Svetlana Mintcheva is NCAC’s Director of Programs. She joined NCAC after years of academic teaching and research on post World War II art and literature. Having spent a large part of her academic career analyzing provocative art and its socio-political contexts, she is happy to be on the front lines protecting the coexistence of a diversity of voices in the cultural sphere. Svetlana has published and presented multiple papers on contemporary art and writing—most recently, she co-edited Censoring Culture: Contemporary Threats to Free Expression (2006, The New Press). She curated the 2007 exhibition “Filth, Treason, Blasphemy?: Museums and Censorship,” at the McCormick Tribune Freedom Museum in Chicago, IL, and conceived “Exposing the Censor Within,” a traveling interactive public art installation, which opened in California in March of 2007. An academic and an activist, Mintcheva has taught literature and critical theory at the University of Sofia, Bulgaria, and at Duke University, from which she received her Ph.D. in critical theory in 1999. She currently teaches part-time at New York University. Her academic research and writing focus on postmodern literature and aesthetic provocations as well as issues in censorship and ethics.
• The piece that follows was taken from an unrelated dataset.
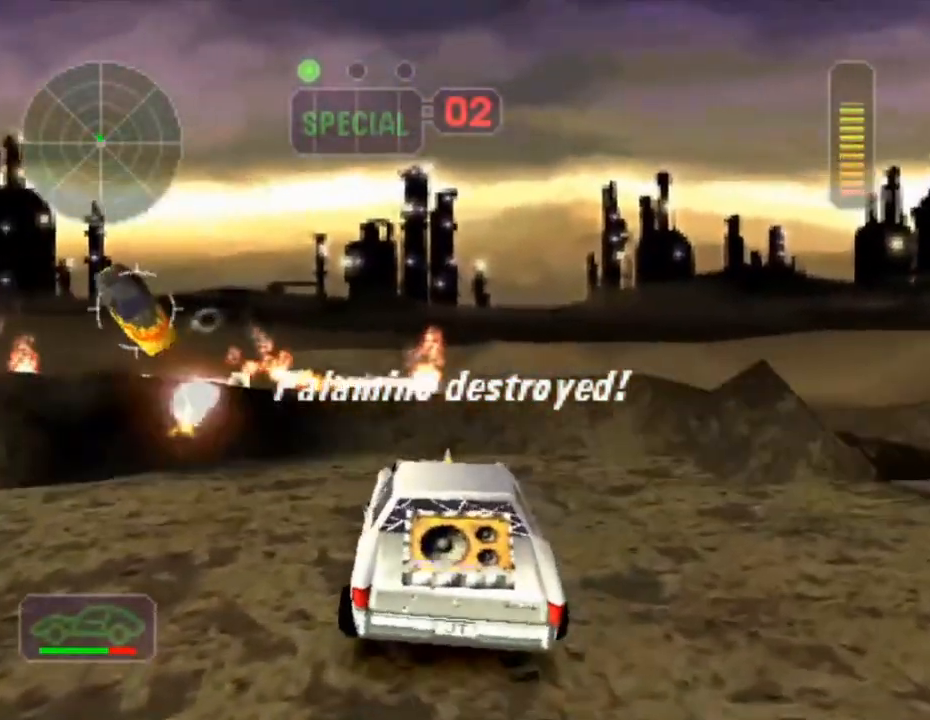
{"buttons": ["X", "R2"], "left_stick": "left", "events": [[117, "left_stick", "left"], [317, "X", "down"]]}
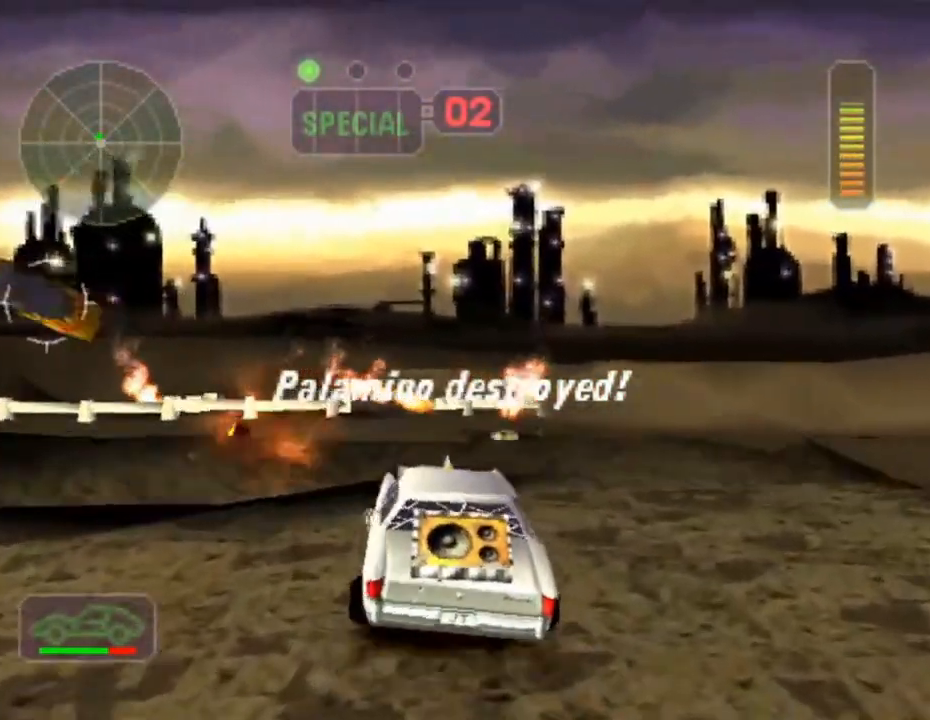
{"buttons": ["R2"], "left_stick": "center", "events": [[384, "X", "up"], [484, "left_stick", "center"]]}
Jonathan Friedman is the project director for campus free speech at PEN America. He oversees PEN America’s advocacy, analysis, and outreach in the national debate around free speech and inclusion at colleges and universities. Prior to joining PEN America, Friedman was an adjunct professor at New York University and Columbia University, teaching undergraduate and graduate courses in comparative and international education, higher education, and social theory. His research on American and international higher education looks at such topics as university administration, organizational cultures, nationalism, and cross-cultural understanding. He also previously managed the Multinational Institute of American Studies, an exchange program funded by the U.S. Department of State for international scholars to learn about American society and culture. Friedman holds a Ph.D. in International Education from New York University, and has received awards for his teaching, research, and leadership.